GOP Health Bill’s $13,000 Deductibles Would Be Illegal, CBO Says
https://www.bloomberg.com/news/articles/2017-07-20/senate-s-revised-health-bill-would-boost-uninsured-by-22-million
@ adamdalgliesh:
I googled for a group resigning and found many articles about a group resigning on Jan 26/17. Nothing now. I;ll ask Jihad Watch.
@ deanblake:
Counter-factual. See:
https://assets.donaldjtrump.com/trump-tax-reform.pdf
@ Michael S:
I just saw a gripping dramatization of the Wansee Conference made for Amazon Instant Video also avalable as a DVD, called “Conspiracy”. In it, at one point somebody makes an angry comment about lawyers. Somebody else asks, how many lawyers in the room, and nearly everybody — including the guy who attacked lawyers — raises their hand. Stars Stanly Tucci as Eichmann and Kenneth Branagh as Heydrich — which is really ironic since Branagh and his ex-wife Emma Thompson are anti-Israel bigots who signed a letter demanding that an Israeli Shakespeare company be expelled from a UK international Shakespeare festival. But, then, in their fantasy world, we are the Nazis, and the Palestinian Arabs who helped Hitler mass-murder us, and are still at it, are the Jews!
“And I’m not a cab-driver, I’m a coffee pot!” – Last line of “Arsenic and Old Lace”
https://www.youtube.com/watch?v=YknMqaT83h4&list=RDYknMqaT83h4#t=14
(Arsenic and Old Lace (1944) – IMDb
http://www.imdb.com/title/tt0036613/
Comedy · A drama critic learns on his wedding day that his beloved maiden aunts are homicidal. Cary Grant, Priscilla Lane, Raymond Massey, Peter Lorre. Also on Amazon Instant Video. $2.99 to rent.)
“January 20, 1942: The Wannsee Conference set a new course for how the Nazis would deal with the Jews. Wannsee, a suburb outside Berlin, was where the “Final Solution” was formulated: the complete elimination of the Jewish People.
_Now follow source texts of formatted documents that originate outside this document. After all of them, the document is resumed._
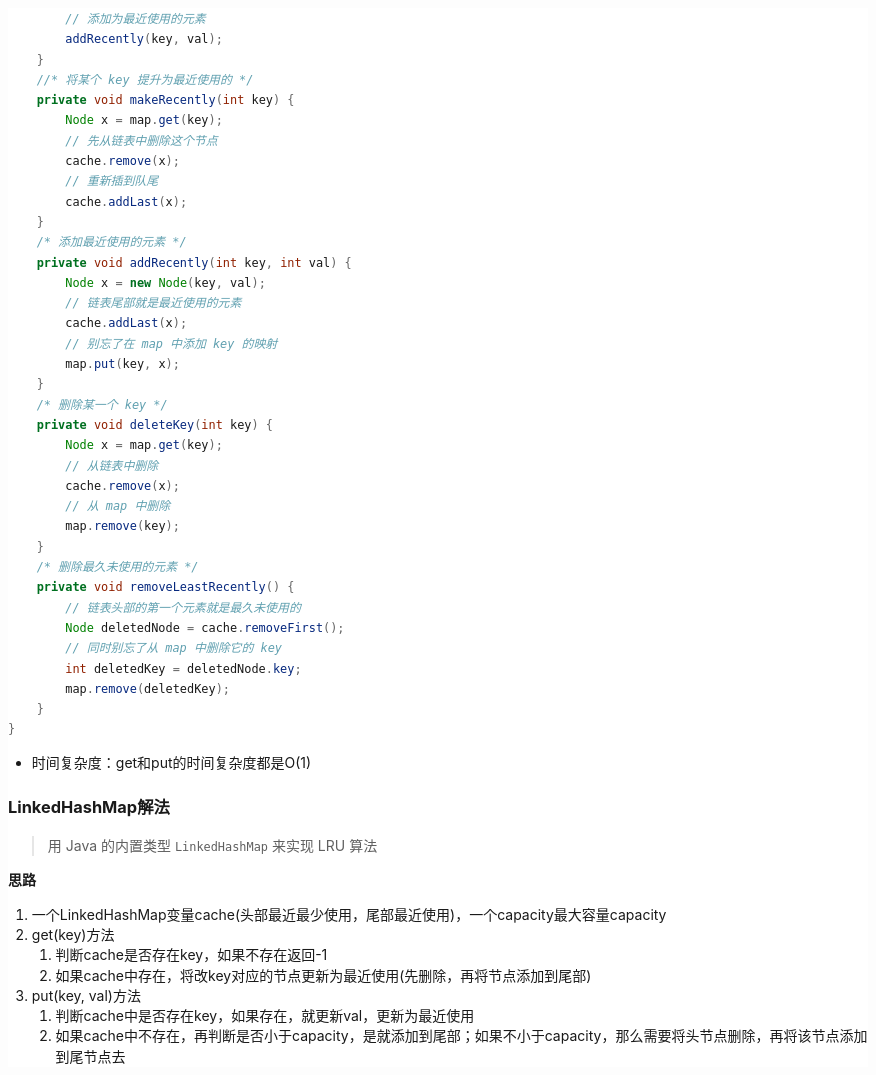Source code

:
 ```java
        // 添加为最近使用的元素
        addRecently(key, val);
    }
    //* 将某个 key 提升为最近使用的 */
    private void makeRecently(int key) {
        Node x = map.get(key);
        // 先从链表中删除这个节点
        cache.remove(x);
        // 重新插到队尾
        cache.addLast(x);
    }
    /* 添加最近使用的元素 */
    private void addRecently(int key, int val) {
        Node x = new Node(key, val);
        // 链表尾部就是最近使用的元素
        cache.addLast(x);
        // 别忘了在 map 中添加 key 的映射
        map.put(key, x);
    }
    /* 删除某一个 key */
    private void deleteKey(int key) {
        Node x = map.get(key);
        // 从链表中删除
        cache.remove(x);
        // 从 map 中删除
        map.remove(key);
    }
    /* 删除最久未使用的元素 */
    private void removeLeastRecently() {
        // 链表头部的第一个元素就是最久未使用的
        Node deletedNode = cache.removeFirst();
        // 同时别忘了从 map 中删除它的 key
        int deletedKey = deletedNode.key;
        map.remove(deletedKey);
    }
}

```

- 时间复杂度：get和put的时间复杂度都是O(1)

### LinkedHashMap解法

> 用 Java 的内置类型 `LinkedHashMap` 来实现 LRU 算法

**思路**

1. 一个LinkedHashMap变量cache(头部最近最少使用，尾部最近使用)，一个capacity最大容量capacity
2. get(key)方法
   1. 判断cache是否存在key，如果不存在返回-1
   2. 如果cache中存在，将改key对应的节点更新为最近使用(先删除，再将节点添加到尾部)
3. put(key, val)方法
   1. 判断cache中是否存在key，如果存在，就更新val，更新为最近使用
   2. 如果cache中不存在，再判断是否小于capacity，是就添加到尾部；如果不小于capacity，那么需要将头节点删除，再将该节点添加到尾节点去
“The drafted document contained 16 signatures from all the upper ministries of the German establishment. Of these 16 signatories, eight held PhD’s. Similarly, 43% of the concentration camp officers were either MD’s or PhD’s. Goebbels, the propaganda minister, had three PhD’s.”
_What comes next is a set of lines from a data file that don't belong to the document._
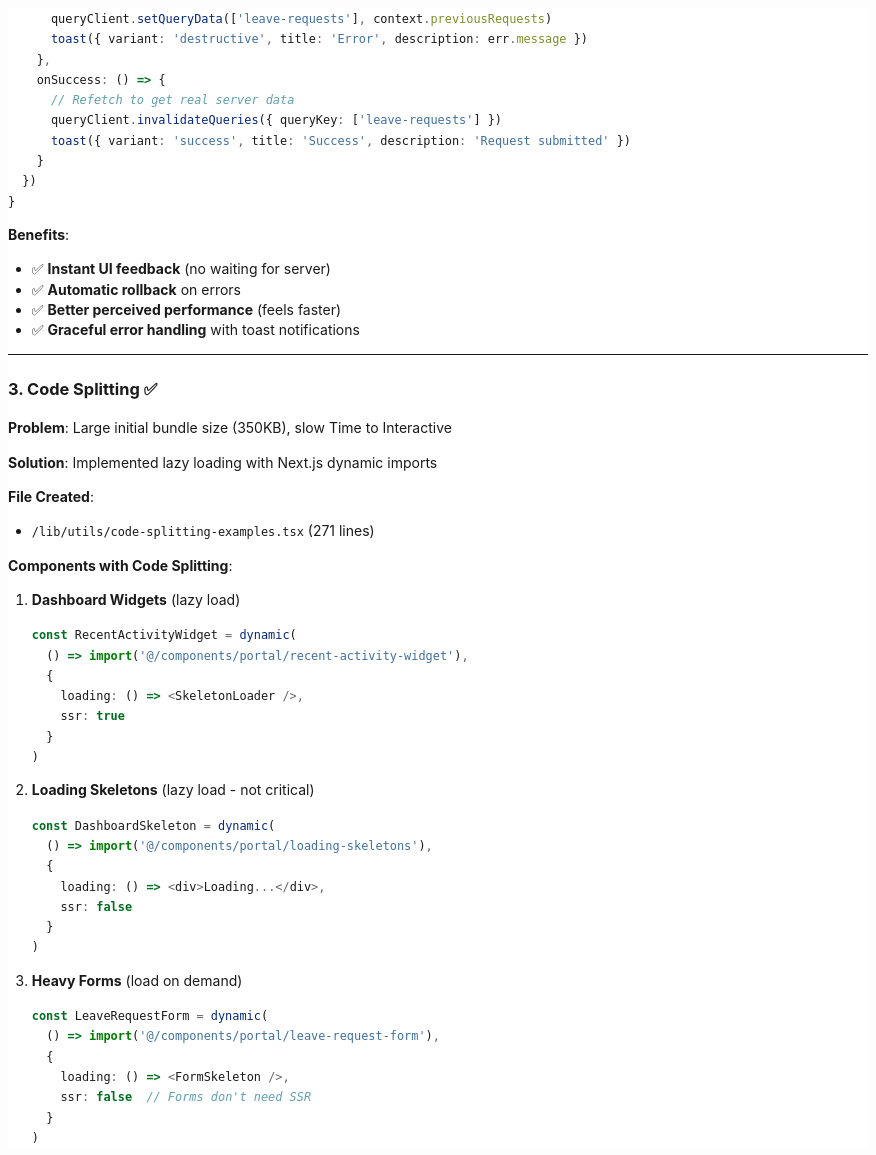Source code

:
 ```typescript
      queryClient.setQueryData(['leave-requests'], context.previousRequests)
      toast({ variant: 'destructive', title: 'Error', description: err.message })
    },
    onSuccess: () => {
      // Refetch to get real server data
      queryClient.invalidateQueries({ queryKey: ['leave-requests'] })
      toast({ variant: 'success', title: 'Success', description: 'Request submitted' })
    }
  })
}
```

**Benefits**:
- ✅ **Instant UI feedback** (no waiting for server)
- ✅ **Automatic rollback** on errors
- ✅ **Better perceived performance** (feels faster)
- ✅ **Graceful error handling** with toast notifications

---

### 3. Code Splitting ✅

**Problem**: Large initial bundle size (350KB), slow Time to Interactive

**Solution**: Implemented lazy loading with Next.js dynamic imports

**File Created**:
- `/lib/utils/code-splitting-examples.tsx` (271 lines)

**Components with Code Splitting**:

1. **Dashboard Widgets** (lazy load)
   ```typescript
   const RecentActivityWidget = dynamic(
     () => import('@/components/portal/recent-activity-widget'),
     {
       loading: () => <SkeletonLoader />,
       ssr: true
     }
   )
   ```

2. **Loading Skeletons** (lazy load - not critical)
   ```typescript
   const DashboardSkeleton = dynamic(
     () => import('@/components/portal/loading-skeletons'),
     {
       loading: () => <div>Loading...</div>,
       ssr: false
     }
   )
   ```

3. **Heavy Forms** (load on demand)
   ```typescript
   const LeaveRequestForm = dynamic(
     () => import('@/components/portal/leave-request-form'),
     {
       loading: () => <FormSkeleton />,
       ssr: false  // Forms don't need SSR
     }
   )
   ```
— http://www.aish.com/ho/o/48960431.html
So much for terrorism being the work of the poor and uneducated.
If only it is true! I notice no specific names of anyone who has quit, however.
The demo are doing a good job to impoverish the US low and middle classes! And they already know that it will NOT trigger home-grown terrorism.
@ deanblake:
You sound like yet another scatter brained leftist, but your point about rich people looking for capital preservation deserves further comment.
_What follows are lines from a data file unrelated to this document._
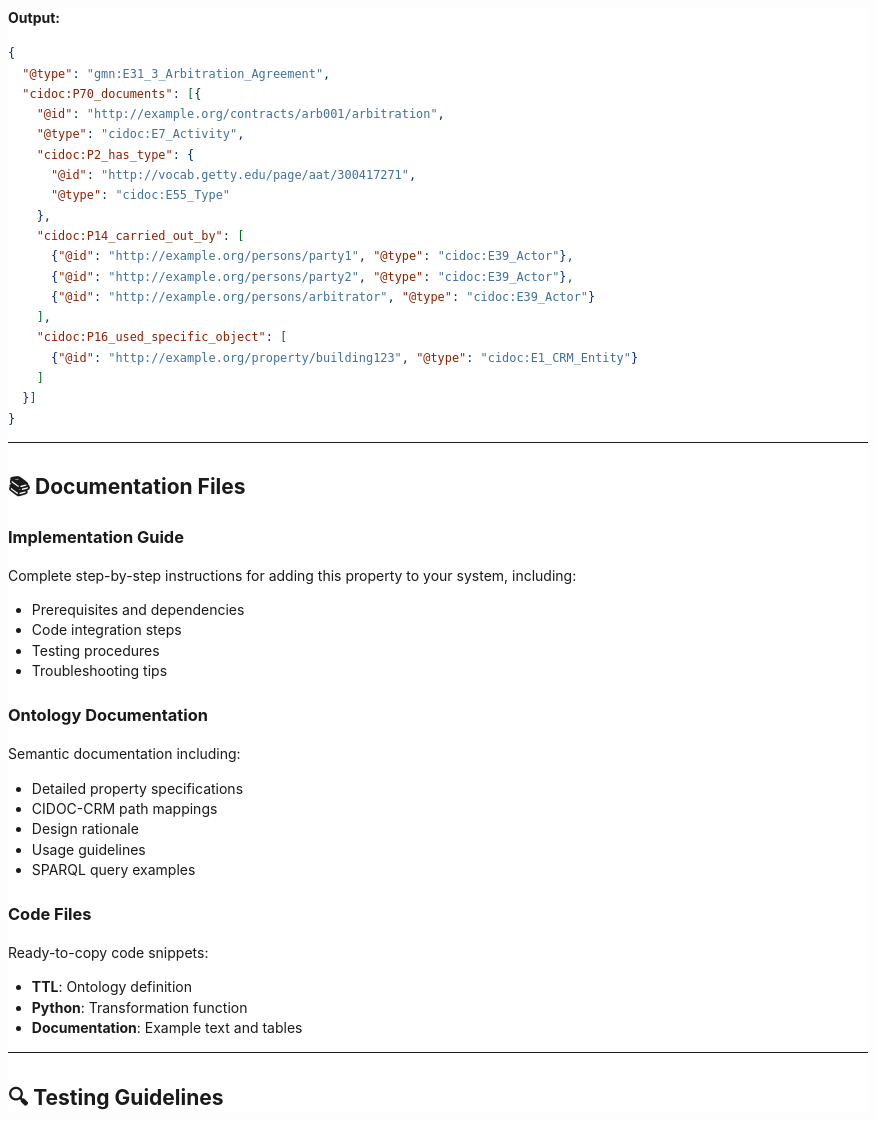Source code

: **Output:**
```json
{
  "@type": "gmn:E31_3_Arbitration_Agreement",
  "cidoc:P70_documents": [{
    "@id": "http://example.org/contracts/arb001/arbitration",
    "@type": "cidoc:E7_Activity",
    "cidoc:P2_has_type": {
      "@id": "http://vocab.getty.edu/page/aat/300417271",
      "@type": "cidoc:E55_Type"
    },
    "cidoc:P14_carried_out_by": [
      {"@id": "http://example.org/persons/party1", "@type": "cidoc:E39_Actor"},
      {"@id": "http://example.org/persons/party2", "@type": "cidoc:E39_Actor"},
      {"@id": "http://example.org/persons/arbitrator", "@type": "cidoc:E39_Actor"}
    ],
    "cidoc:P16_used_specific_object": [
      {"@id": "http://example.org/property/building123", "@type": "cidoc:E1_CRM_Entity"}
    ]
  }]
}
```

---

## 📚 Documentation Files

### Implementation Guide
Complete step-by-step instructions for adding this property to your system, including:
- Prerequisites and dependencies
- Code integration steps
- Testing procedures
- Troubleshooting tips

### Ontology Documentation
Semantic documentation including:
- Detailed property specifications
- CIDOC-CRM path mappings
- Design rationale
- Usage guidelines
- SPARQL query examples

### Code Files
Ready-to-copy code snippets:
- **TTL**: Ontology definition
- **Python**: Transformation function
- **Documentation**: Example text and tables

---

## 🔍 Testing Guidelines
The risk-free, typically tax-advantaged investments coveted by rich folks are so often found in municipal (government) bonds which are floated (by politically connected underwriters) in order to finance public projects, such as roads and .. SKOOLZ.
Big Government always works for the 1%.
@ Abolish_public_education:
More likely some are leakers afraid of getting caught. Clearly they don’t recognize the difference between advice and command.
So the alternative is to allow people to remain uneducated and in ill health, while paying high taxes for armaments technology to rich people can get richer? That is the same plan Trump has for Americans. I don’t like it. Rich people are not smart because they are rich, they are just as likely to lose it all, which is why they want ‘safe’ places to park their money like in insurance companies that ‘spin’ the money for a safely fixed percent. screw that!!!
A government bureaucrat complained about a complete and utter disdain for our expertise.
Government bureaucrats think that they know it all.
Their expertise is in making life miserable for ordinary citizens. In the case of foreign affairs bureaucrats, ordinary folks in every part of the world.
An exodus is underway.
This is fantastic news.
We must remember, however, that any tax money the Government “saves” by not spending (wasting) it on X, will only be squandered on Y.
The Government should REBATE the money to taxpayers.